Cambeva balios
- Conservation status: Least Concern (IUCN 3.1)

Scientific classification
- Kingdom: Animalia
- Phylum: Chordata
- Class: Actinopterygii
- Order: Siluriformes
- Family: Trichomycteridae
- Genus: Cambeva
- Species: C. balios
- Binomial name: Cambeva balios (Ferrer & Malabarba, 2013)
- Synonyms: Trichomycterus balios Ferrer & Malabarba, 2013

= Cambeva balios =

- Authority: (Ferrer & Malabarba, 2013)
- Conservation status: LC
- Synonyms: Trichomycterus balios Ferrer & Malabarba, 2013

Species of fish

Cambeva balios is a species of freshwater ray-finned fish belonging to the family Trichomycteridae, the pencil and parasitic catfishes.

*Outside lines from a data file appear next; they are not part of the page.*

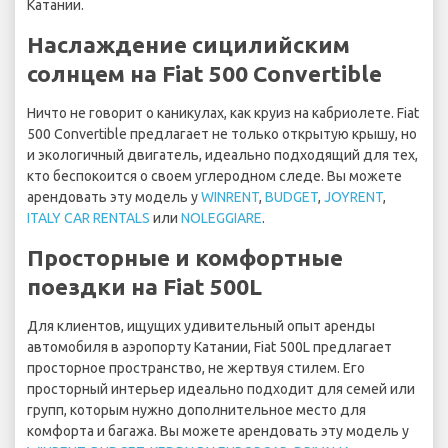
Катании.
Наслаждение сицилийским
солнцем на Fiat 500 Convertible
Ничто не говорит о каникулах, как круиз на кабриолете. Fiat
500 Convertible предлагает не только открытую крышу, но
и экологичный двигатель, идеально подходящий для тех,
кто беспокоится о своем углеродном следе. Вы можете
арендовать эту модель у
WINRENT
,
BUDGET
,
JOYRENT
,
ITALY CAR RENTALS
или
NOLEGGIARE
.
Просторные и комфортные
поездки на Fiat 500L
Для клиентов, ищущих удивительный опыт аренды
автомобиля в аэропорту Катании, Fiat 500L предлагает
просторное пространство, не жертвуя стилем. Его
просторный интерьер идеально подходит для семей или
групп, которым нужно дополнительное место для
комфорта и багажа. Вы можете арендовать эту модель у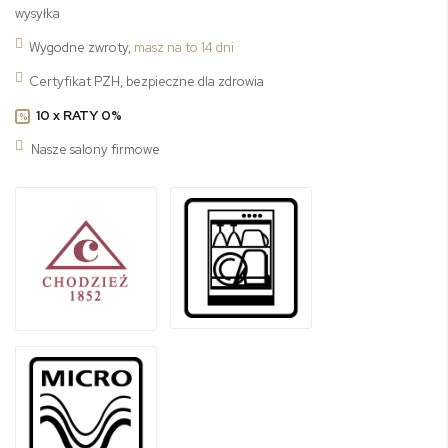
wysyłka
Wygodne zwroty,
masz na to 14 dni
Certyfikat PZH, bezpieczne dla zdrowia
10 x RATY 0%
%
Nasze salony firmowe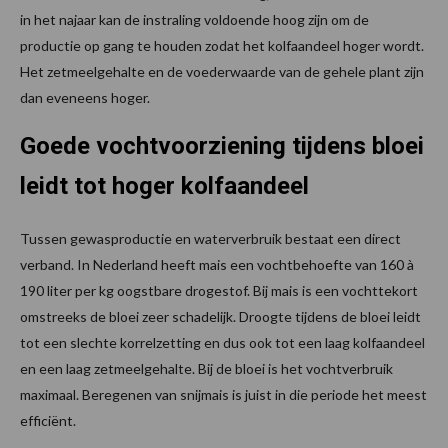
in het najaar kan de instraling voldoende hoog zijn om de
productie op gang te houden zodat het kolfaandeel hoger wordt.
Het zetmeelgehalte en de voederwaarde van de gehele plant zijn
dan eveneens hoger.
Goede vochtvoorziening tijdens bloei
leidt tot hoger kolfaandeel
Tussen gewasproductie en waterverbruik bestaat een direct
verband. In Nederland heeft mais een vochtbehoefte van 160 à
190 liter per kg oogstbare drogestof. Bij mais is een vochttekort
omstreeks de bloei zeer schadelijk. Droogte tijdens de bloei leidt
tot een slechte korrelzetting en dus ook tot een laag kolfaandeel
en een laag zetmeelgehalte. Bij de bloei is het vochtverbruik
maximaal. Beregenen van snijmais is juist in die periode het meest
efficiënt.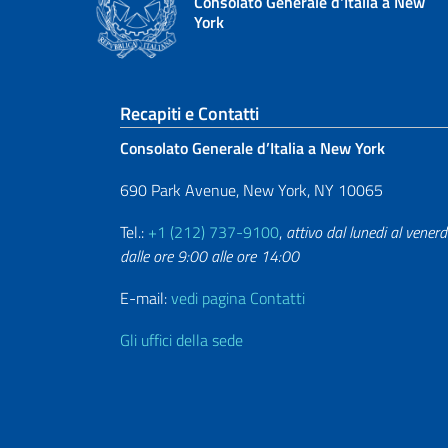
Consolato Generale d'Italia a New
York
Sezione footer
Recapiti e Contatti
Consolato Generale d’Italia a New York
690 Park Avenue, New York, NY 10065
Tel.:
+1 (212) 737-9100
,
attivo dal lunedi al venerd
dalle ore 9:00 alle ore 14:00
E-mail:
vedi pagina Contatti
Gli uffici della sede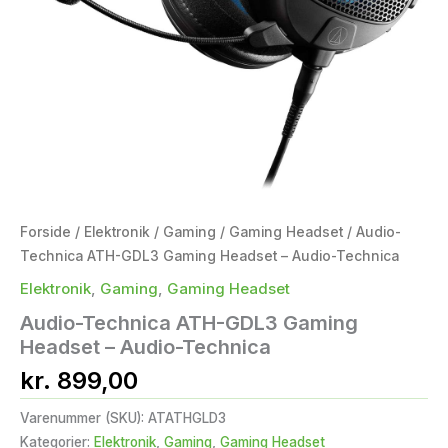
Forside
/
Elektronik
/
Gaming
/
Gaming Headset
/ Audio-
Technica ATH-GDL3 Gaming Headset – Audio-Technica
Elektronik
,
Gaming
,
Gaming Headset
Audio-Technica ATH-GDL3 Gaming
Headset – Audio-Technica
kr.
899,00
Varenummer (SKU):
ATATHGLD3
Kategorier:
Elektronik
,
Gaming
,
Gaming Headset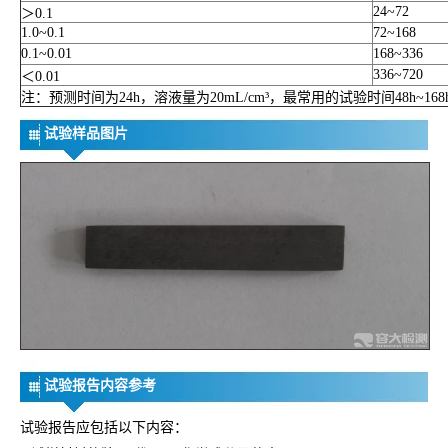
24~72
＞0.1
1.0~0.1
72~168
0.1~0.01
168~336
336~720
＜0.01
注：预测时间为24h，溶液量为20mL/cm³，最常用的试验时间48h~168
试验样品图片
试验报告内容参考
试验报告应包括以下内容：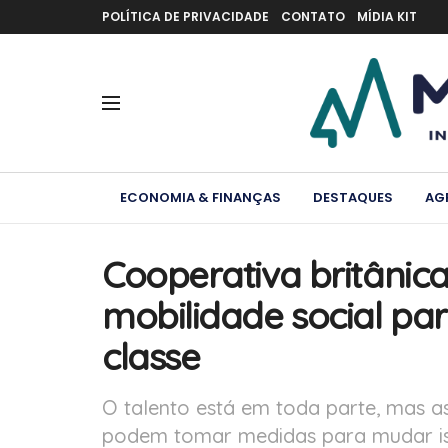
POLÍTICA DE PRIVACIDADE
CONTATO
MÍDIA KIT
ECONOMIA & FINANÇAS
DESTAQUES
AG
Cooperativa britânic
mobilidade social pa
classe
O talento está em toda parte, mas 
podem tomar medidas para mudar is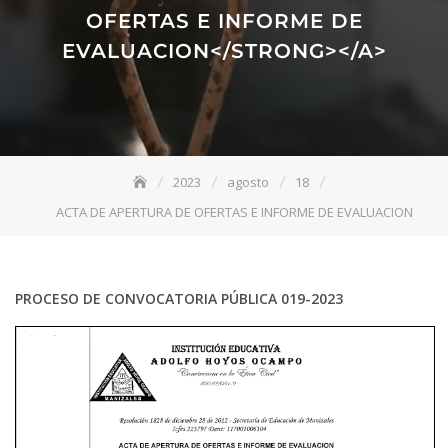
OFERTAS E INFORME DE
EVALUACION</STRONG></A>
2023
agosto
18
ACTA DE APERTURA DE OFERTAS E INFORME DE EVALUACION
PROCESO DE CONVOCATORIA PÚBLICA
019-2023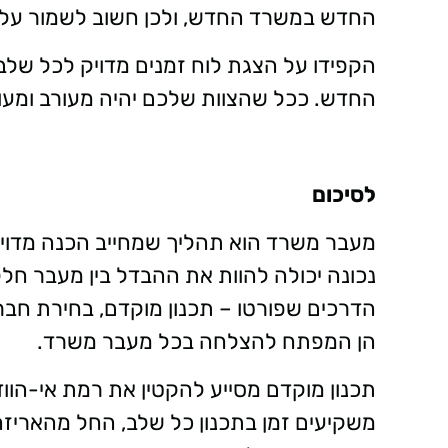
החדש במשרד החדש, ולכן חשוב לשמור על
הקפידו על הצגת לוח זמנים מדויק לכל של
החדש. ככל שהצוות שלכם יהיה מעורב ומעו
לסיכום
מעבר משרד הוא תהליך שמחייב הכנה מדויק
נכונה יכולה להוות את ההבדל בין מעבר חלק
הדרכים שפורטו – תכנון מוקדם, בחירת חבר
הן המפתח להצלחה בכל מעבר משרד
.
תכנון מוקדם מסייע להקטין את רמת אי-הווד
משקיעים זמן בתכנון כל שלב, החל מהאריז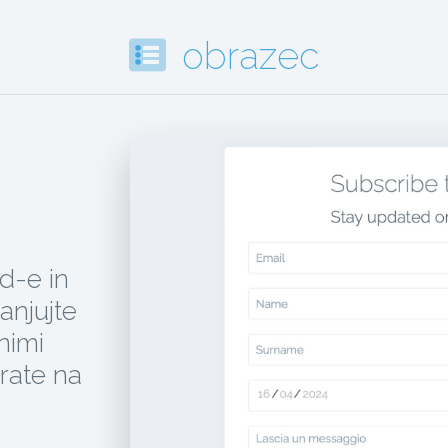
obrazec
d-e in
anjujte
tnimi
irate na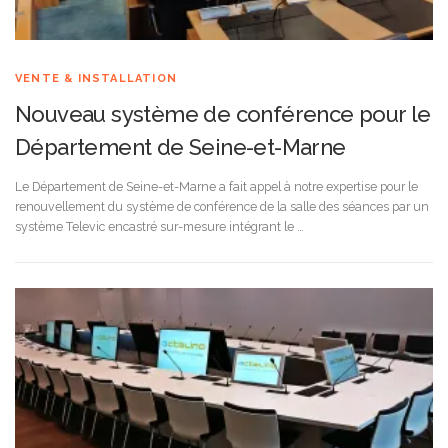
VENTE & INSTALLATION
Nouveau système de conférence pour le
Département de Seine-et-Marne
Le Département de Seine-et-Marne a fait appel à notre expertise pour le
renouvellement du système de conférence de la salle des séances par un
système Televic encastré sur-mesure intégrant le …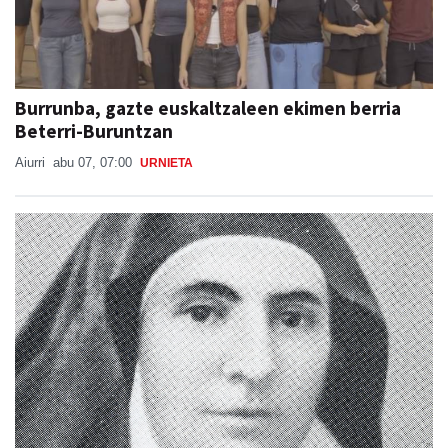
Burrunba, gazte euskaltzaleen ekimen berria
Beterri-Buruntzan
Aiurri
abu 07, 07:00
URNIETA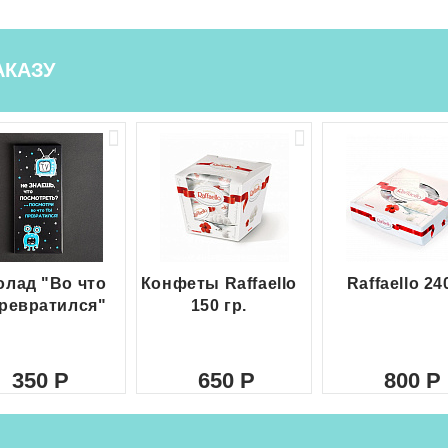
АКАЗУ
лад "Во что
Конфеты Raffaello
Raffaello 24
ревратился"
150 гр.
350
650
800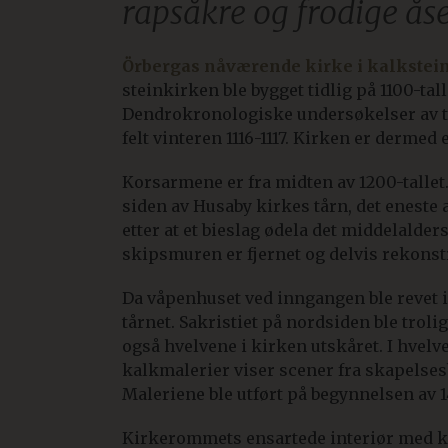
rapsåkre og frodige åse
Örbergas nåværende kirke i kalkstein 
steinkirken ble bygget tidlig på 1100-tall
Dendrokronologiske undersøkelser av tre
felt vinteren 1116-1117. Kirken er dermed
Korsarmene er fra midten av 1200-tallet
siden av Husaby kirkes tårn, det eneste av
etter at et bieslag ødela det middelald
skipsmuren er fjernet og delvis rekonst
Da våpenhuset ved inngangen ble revet i
tårnet. Sakristiet på nordsiden ble troli
også hvelvene i kirken utskåret. I hvelv
kalkmalerier viser scener fra skapelses
Maleriene ble utført på begynnelsen av 1
Kirkerommets ensartede interiør med ki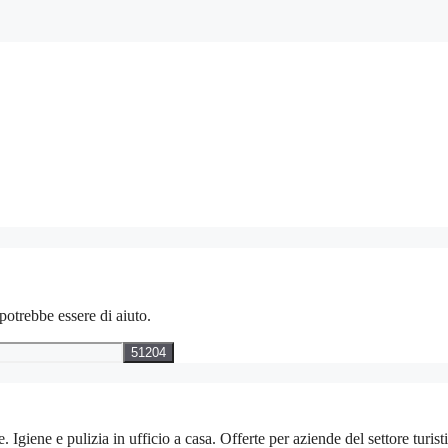
potrebbe essere di aiuto.
 e pulizia in ufficio a casa. Offerte per aziende del settore turistico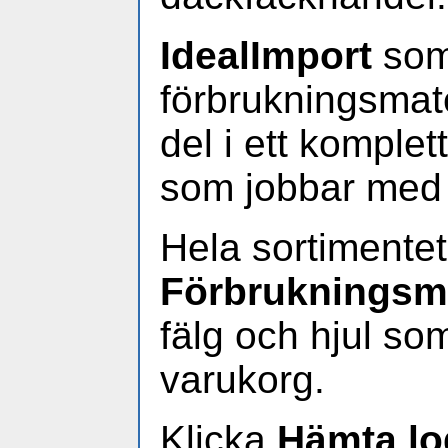
IdealImport
som
förbrukningsmate
del i ett komplet
som jobbar med a
Hela sortimentet
Förbrukningsma
fälg och hjul s
varukorg.
Klicka
Hämta lo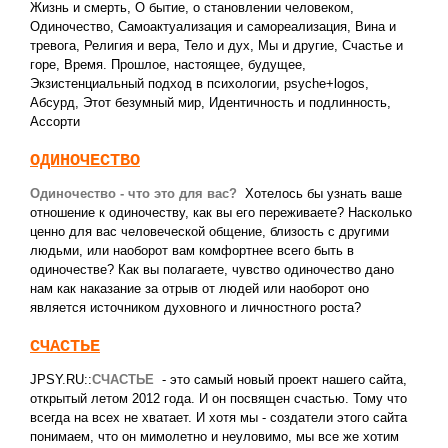
Жизнь и смерть
,
О бытие, о становлении человеком
,
Одиночество
,
Самоактуализация и самореализация
,
Вина и
тревога
,
Религия и вера
,
Тело и дух
,
Мы и другие
,
Счастье и
горе
,
Время. Прошлое, настоящее, будущее
,
Экзистенциальный подход в психологии
,
psyche+logos
,
Абсурд
,
Этот безумный мир
,
Идентичность и подлинность
,
Ассорти
ОДИНОЧЕСТВО
Одиночество - что это для вас?
Хотелось бы узнать ваше
отношение к одиночеству, как вы его переживаете? Насколько
ценно для вас человеческой общение, близость c другими
людьми, или наоборот вам комфортнее всего быть в
одиночестве? Как вы полагаете, чувство одиночество дано
нам как наказание за отрыв от людей или наоборот оно
является источником духовного и личностного роста?
СЧАСТЬЕ
JPSY.RU::
СЧАСТЬЕ
- это самый новый проект нашего сайта,
открытый летом 2012 года. И он посвящен счастью. Тому что
всегда на всех не хватает. И хотя мы - создатели этого сайта
понимаем, что он мимолетно и неуловимо, мы все же хотим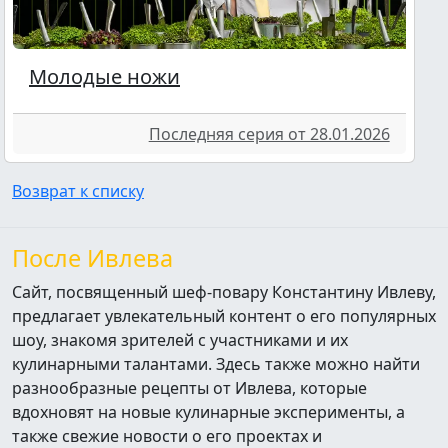
Молодые ножи
Последняя серия от 28.01.2026
Возврат к списку
После Ивлева
Сайт, посвященный шеф-повару Константину Ивлеву,
предлагает увлекательный контент о его популярных
шоу, знакомя зрителей с участниками и их
кулинарными талантами. Здесь также можно найти
разнообразные рецепты от Ивлева, которые
вдохновят на новые кулинарные эксперименты, а
также свежие новости о его проектах и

This catfish is endemic to Brazil, where it occurs in the upper portion of the Das Antas and Caí river basins (Laguna dos Patos system), and the Mampituba river basin, in the state of Rio Grande do Sul. This species reaches a maximum length of 10.1 cm SL.

==Etymology==
The specific name balios is derived from the Greek adjective βαλιός, meaning spotted, dappled, and refers to the color pattern of the species formed by circular black blotches.

==Habitat and ecology==
The localities where the type specimens were collected had clear water and rocky bottoms.

C. balios feeds on larvae of Diptera (Chironomidae, Simuliidae), Lepidoptera, and Trichoptera and nymphs of Ephemeroptera and Plecoptera.